(DATA TO PROCESS):
BEGIN

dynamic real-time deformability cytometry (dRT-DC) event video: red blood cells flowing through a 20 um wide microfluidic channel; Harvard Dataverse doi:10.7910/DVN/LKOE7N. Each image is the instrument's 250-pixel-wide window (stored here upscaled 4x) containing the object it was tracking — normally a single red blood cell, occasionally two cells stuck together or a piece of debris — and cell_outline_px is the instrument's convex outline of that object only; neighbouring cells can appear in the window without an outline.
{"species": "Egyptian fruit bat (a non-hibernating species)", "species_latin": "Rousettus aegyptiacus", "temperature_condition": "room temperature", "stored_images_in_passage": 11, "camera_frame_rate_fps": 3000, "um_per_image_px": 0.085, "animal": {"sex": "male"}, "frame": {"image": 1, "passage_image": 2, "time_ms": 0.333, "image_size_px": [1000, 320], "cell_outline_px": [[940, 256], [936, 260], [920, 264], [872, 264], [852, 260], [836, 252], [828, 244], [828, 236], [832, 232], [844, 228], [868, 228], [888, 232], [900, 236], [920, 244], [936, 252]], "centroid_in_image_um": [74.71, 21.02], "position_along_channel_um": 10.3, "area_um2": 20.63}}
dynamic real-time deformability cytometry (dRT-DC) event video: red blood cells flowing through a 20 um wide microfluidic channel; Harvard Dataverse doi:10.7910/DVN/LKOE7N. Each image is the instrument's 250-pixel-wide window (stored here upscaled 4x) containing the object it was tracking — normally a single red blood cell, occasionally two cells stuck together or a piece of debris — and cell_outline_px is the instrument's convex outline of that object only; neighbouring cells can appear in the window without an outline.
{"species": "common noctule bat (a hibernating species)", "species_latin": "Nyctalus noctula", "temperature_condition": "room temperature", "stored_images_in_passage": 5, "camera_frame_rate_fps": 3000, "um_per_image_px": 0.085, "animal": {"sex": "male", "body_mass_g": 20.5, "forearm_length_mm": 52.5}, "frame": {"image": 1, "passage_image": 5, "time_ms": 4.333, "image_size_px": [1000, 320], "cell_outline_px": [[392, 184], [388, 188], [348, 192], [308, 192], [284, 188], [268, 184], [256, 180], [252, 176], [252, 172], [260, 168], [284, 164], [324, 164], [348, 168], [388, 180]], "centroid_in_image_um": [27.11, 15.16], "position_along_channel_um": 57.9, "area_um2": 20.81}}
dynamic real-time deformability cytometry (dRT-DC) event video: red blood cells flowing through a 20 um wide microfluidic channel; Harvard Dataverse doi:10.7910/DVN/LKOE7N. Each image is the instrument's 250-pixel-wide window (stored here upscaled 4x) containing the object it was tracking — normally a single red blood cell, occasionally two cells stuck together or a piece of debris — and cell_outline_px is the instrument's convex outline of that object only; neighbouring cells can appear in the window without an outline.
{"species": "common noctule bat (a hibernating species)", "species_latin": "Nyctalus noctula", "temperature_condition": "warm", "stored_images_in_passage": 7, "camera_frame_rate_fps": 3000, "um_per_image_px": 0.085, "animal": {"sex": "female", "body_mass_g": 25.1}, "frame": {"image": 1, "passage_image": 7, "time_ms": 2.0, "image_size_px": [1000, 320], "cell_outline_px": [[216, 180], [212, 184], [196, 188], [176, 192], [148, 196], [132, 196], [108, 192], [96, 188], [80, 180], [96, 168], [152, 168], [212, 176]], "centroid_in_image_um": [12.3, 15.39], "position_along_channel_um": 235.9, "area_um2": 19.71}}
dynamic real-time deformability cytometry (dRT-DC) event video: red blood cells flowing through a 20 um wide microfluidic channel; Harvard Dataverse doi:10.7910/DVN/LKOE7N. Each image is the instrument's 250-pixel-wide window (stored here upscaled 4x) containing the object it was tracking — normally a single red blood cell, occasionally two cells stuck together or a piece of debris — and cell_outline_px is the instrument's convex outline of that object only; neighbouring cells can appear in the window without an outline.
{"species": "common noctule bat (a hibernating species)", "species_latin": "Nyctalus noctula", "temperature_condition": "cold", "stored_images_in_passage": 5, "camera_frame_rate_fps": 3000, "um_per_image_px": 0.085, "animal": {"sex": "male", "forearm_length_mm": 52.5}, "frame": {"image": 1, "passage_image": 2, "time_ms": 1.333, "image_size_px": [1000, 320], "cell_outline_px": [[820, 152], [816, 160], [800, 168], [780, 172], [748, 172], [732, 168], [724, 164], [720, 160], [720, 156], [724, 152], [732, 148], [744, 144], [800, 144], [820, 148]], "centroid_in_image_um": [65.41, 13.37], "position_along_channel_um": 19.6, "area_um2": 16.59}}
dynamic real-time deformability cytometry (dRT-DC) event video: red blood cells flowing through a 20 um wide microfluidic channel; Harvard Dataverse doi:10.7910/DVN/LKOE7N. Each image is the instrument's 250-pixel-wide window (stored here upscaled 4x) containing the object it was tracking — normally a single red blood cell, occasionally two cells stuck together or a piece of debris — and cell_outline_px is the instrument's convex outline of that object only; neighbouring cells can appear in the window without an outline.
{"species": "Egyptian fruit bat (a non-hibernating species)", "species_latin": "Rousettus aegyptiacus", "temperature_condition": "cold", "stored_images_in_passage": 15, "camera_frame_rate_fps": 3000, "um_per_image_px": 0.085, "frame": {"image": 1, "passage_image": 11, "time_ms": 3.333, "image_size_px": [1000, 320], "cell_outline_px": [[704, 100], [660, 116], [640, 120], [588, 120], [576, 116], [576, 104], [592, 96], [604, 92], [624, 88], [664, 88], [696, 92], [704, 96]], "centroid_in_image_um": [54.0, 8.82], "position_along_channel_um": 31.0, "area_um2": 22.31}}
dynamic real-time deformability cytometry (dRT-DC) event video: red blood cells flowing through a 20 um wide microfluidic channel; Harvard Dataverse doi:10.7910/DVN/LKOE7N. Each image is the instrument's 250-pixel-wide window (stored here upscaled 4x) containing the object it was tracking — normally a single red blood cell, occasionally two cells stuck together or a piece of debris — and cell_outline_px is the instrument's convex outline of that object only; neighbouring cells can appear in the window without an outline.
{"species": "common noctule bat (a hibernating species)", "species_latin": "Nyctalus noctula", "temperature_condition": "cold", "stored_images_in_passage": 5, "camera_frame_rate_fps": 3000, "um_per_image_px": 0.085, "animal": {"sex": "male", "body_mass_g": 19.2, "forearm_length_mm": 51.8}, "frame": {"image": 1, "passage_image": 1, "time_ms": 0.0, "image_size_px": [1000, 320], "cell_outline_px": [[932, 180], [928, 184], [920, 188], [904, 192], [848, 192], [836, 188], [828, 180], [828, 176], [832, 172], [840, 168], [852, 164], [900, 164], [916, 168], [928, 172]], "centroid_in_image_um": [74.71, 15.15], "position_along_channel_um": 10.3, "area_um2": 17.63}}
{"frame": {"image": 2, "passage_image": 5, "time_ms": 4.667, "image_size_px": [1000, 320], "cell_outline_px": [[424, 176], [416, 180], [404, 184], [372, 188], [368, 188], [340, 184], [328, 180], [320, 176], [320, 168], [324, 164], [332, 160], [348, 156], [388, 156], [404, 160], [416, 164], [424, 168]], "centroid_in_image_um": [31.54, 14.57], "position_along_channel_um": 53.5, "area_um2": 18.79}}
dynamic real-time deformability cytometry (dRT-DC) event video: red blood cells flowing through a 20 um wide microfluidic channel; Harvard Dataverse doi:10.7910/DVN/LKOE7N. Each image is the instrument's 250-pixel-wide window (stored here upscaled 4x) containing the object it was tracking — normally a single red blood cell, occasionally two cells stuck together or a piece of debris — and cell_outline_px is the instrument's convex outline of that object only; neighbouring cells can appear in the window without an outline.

END

(CHALLENGE):
Reproduce the records above exactly as they appear.

(RESULT FOR THIS TASK):
dynamic real-time deformability cytometry (dRT-DC) event video: red blood cells flowing through a 20 um wide microfluidic channel; Harvard Dataverse doi:10.7910/DVN/LKOE7N. Each image is the instrument's 250-pixel-wide window (stored here upscaled 4x) containing the object it was tracking — normally a single red blood cell, occasionally two cells stuck together or a piece of debris — and cell_outline_px is the instrument's convex outline of that object only; neighbouring cells can appear in the window without an outline.
{"species": "Egyptian fruit bat (a non-hibernating species)", "species_latin": "Rousettus aegyptiacus", "temperature_condition": "room temperature", "stored_images_in_passage": 11, "camera_frame_rate_fps": 3000, "um_per_image_px": 0.085, "animal": {"sex": "male"}, "frame": {"image": 1, "passage_image": 2, "time_ms": 0.333, "image_size_px": [1000, 320], "cell_outline_px": [[940, 256], [936, 260], [920, 264], [872, 264], [852, 260], [836, 252], [828, 244], [828, 236], [832, 232], [844, 228], [868, 228], [888, 232], [900, 236], [920, 244], [936, 252]], "centroid_in_image_um": [74.71, 21.02], "position_along_channel_um": 10.3, "area_um2": 20.63}}
dynamic real-time deformability cytometry (dRT-DC) event video: red blood cells flowing through a 20 um wide microfluidic channel; Harvard Dataverse doi:10.7910/DVN/LKOE7N. Each image is the instrument's 250-pixel-wide window (stored here upscaled 4x) containing the object it was tracking — normally a single red blood cell, occasionally two cells stuck together or a piece of debris — and cell_outline_px is the instrument's convex outline of that object only; neighbouring cells can appear in the window without an outline.
{"species": "common noctule bat (a hibernating species)", "species_latin": "Nyctalus noctula", "temperature_condition": "room temperature", "stored_images_in_passage": 5, "camera_frame_rate_fps": 3000, "um_per_image_px": 0.085, "animal": {"sex": "male", "body_mass_g": 20.5, "forearm_length_mm": 52.5}, "frame": {"image": 1, "passage_image": 5, "time_ms": 4.333, "image_size_px": [1000, 320], "cell_outline_px": [[392, 184], [388, 188], [348, 192], [308, 192], [284, 188], [268, 184], [256, 180], [252, 176], [252, 172], [260, 168], [284, 164], [324, 164], [348, 168], [388, 180]], "centroid_in_image_um": [27.11, 15.16], "position_along_channel_um": 57.9, "area_um2": 20.81}}
dynamic real-time deformability cytometry (dRT-DC) event video: red blood cells flowing through a 20 um wide microfluidic channel; Harvard Dataverse doi:10.7910/DVN/LKOE7N. Each image is the instrument's 250-pixel-wide window (stored here upscaled 4x) containing the object it was tracking — normally a single red blood cell, occasionally two cells stuck together or a piece of debris — and cell_outline_px is the instrument's convex outline of that object only; neighbouring cells can appear in the window without an outline.
{"species": "common noctule bat (a hibernating species)", "species_latin": "Nyctalus noctula", "temperature_condition": "warm", "stored_images_in_passage": 7, "camera_frame_rate_fps": 3000, "um_per_image_px": 0.085, "animal": {"sex": "female", "body_mass_g": 25.1}, "frame": {"image": 1, "passage_image": 7, "time_ms": 2.0, "image_size_px": [1000, 320], "cell_outline_px": [[216, 180], [212, 184], [196, 188], [176, 192], [148, 196], [132, 196], [108, 192], [96, 188], [80, 180], [96, 168], [152, 168], [212, 176]], "centroid_in_image_um": [12.3, 15.39], "position_along_channel_um": 235.9, "area_um2": 19.71}}
dynamic real-time deformability cytometry (dRT-DC) event video: red blood cells flowing through a 20 um wide microfluidic channel; Harvard Dataverse doi:10.7910/DVN/LKOE7N. Each image is the instrument's 250-pixel-wide window (stored here upscaled 4x) containing the object it was tracking — normally a single red blood cell, occasionally two cells stuck together or a piece of debris — and cell_outline_px is the instrument's convex outline of that object only; neighbouring cells can appear in the window without an outline.
{"species": "common noctule bat (a hibernating species)", "species_latin": "Nyctalus noctula", "temperature_condition": "cold", "stored_images_in_passage": 5, "camera_frame_rate_fps": 3000, "um_per_image_px": 0.085, "animal": {"sex": "male", "forearm_length_mm": 52.5}, "frame": {"image": 1, "passage_image": 2, "time_ms": 1.333, "image_size_px": [1000, 320], "cell_outline_px": [[820, 152], [816, 160], [800, 168], [780, 172], [748, 172], [732, 168], [724, 164], [720, 160], [720, 156], [724, 152], [732, 148], [744, 144], [800, 144], [820, 148]], "centroid_in_image_um": [65.41, 13.37], "position_along_channel_um": 19.6, "area_um2": 16.59}}
dynamic real-time deformability cytometry (dRT-DC) event video: red blood cells flowing through a 20 um wide microfluidic channel; Harvard Dataverse doi:10.7910/DVN/LKOE7N. Each image is the instrument's 250-pixel-wide window (stored here upscaled 4x) containing the object it was tracking — normally a single red blood cell, occasionally two cells stuck together or a piece of debris — and cell_outline_px is the instrument's convex outline of that object only; neighbouring cells can appear in the window without an outline.
{"species": "Egyptian fruit bat (a non-hibernating species)", "species_latin": "Rousettus aegyptiacus", "temperature_condition": "cold", "stored_images_in_passage": 15, "camera_frame_rate_fps": 3000, "um_per_image_px": 0.085, "frame": {"image": 1, "passage_image": 11, "time_ms": 3.333, "image_size_px": [1000, 320], "cell_outline_px": [[704, 100], [660, 116], [640, 120], [588, 120], [576, 116], [576, 104], [592, 96], [604, 92], [624, 88], [664, 88], [696, 92], [704, 96]], "centroid_in_image_um": [54.0, 8.82], "position_along_channel_um": 31.0, "area_um2": 22.31}}
dynamic real-time deformability cytometry (dRT-DC) event video: red blood cells flowing through a 20 um wide microfluidic channel; Harvard Dataverse doi:10.7910/DVN/LKOE7N. Each image is the instrument's 250-pixel-wide window (stored here upscaled 4x) containing the object it was tracking — normally a single red blood cell, occasionally two cells stuck together or a piece of debris — and cell_outline_px is the instrument's convex outline of that object only; neighbouring cells can appear in the window without an outline.
{"species": "common noctule bat (a hibernating species)", "species_latin": "Nyctalus noctula", "temperature_condition": "cold", "stored_images_in_passage": 5, "camera_frame_rate_fps": 3000, "um_per_image_px": 0.085, "animal": {"sex": "male", "body_mass_g": 19.2, "forearm_length_mm": 51.8}, "frame": {"image": 1, "passage_image": 1, "time_ms": 0.0, "image_size_px": [1000, 320], "cell_outline_px": [[932, 180], [928, 184], [920, 188], [904, 192], [848, 192], [836, 188], [828, 180], [828, 176], [832, 172], [840, 168], [852, 164], [900, 164], [916, 168], [928, 172]], "centroid_in_image_um": [74.71, 15.15], "position_along_channel_um": 10.3, "area_um2": 17.63}}
{"frame": {"image": 2, "passage_image": 5, "time_ms": 4.667, "image_size_px": [1000, 320], "cell_outline_px": [[424, 176], [416, 180], [404, 184], [372, 188], [368, 188], [340, 184], [328, 180], [320, 176], [320, 168], [324, 164], [332, 160], [348, 156], [388, 156], [404, 160], [416, 164], [424, 168]], "centroid_in_image_um": [31.54, 14.57], "position_along_channel_um": 53.5, "area_um2": 18.79}}
dynamic real-time deformability cytometry (dRT-DC) event video: red blood cells flowing through a 20 um wide microfluidic channel; Harvard Dataverse doi:10.7910/DVN/LKOE7N. Each image is the instrument's 250-pixel-wide window (stored here upscaled 4x) containing the object it was tracking — normally a single red blood cell, occasionally two cells stuck together or a piece of debris — and cell_outline_px is the instrument's convex outline of that object only; neighbouring cells can appear in the window without an outline.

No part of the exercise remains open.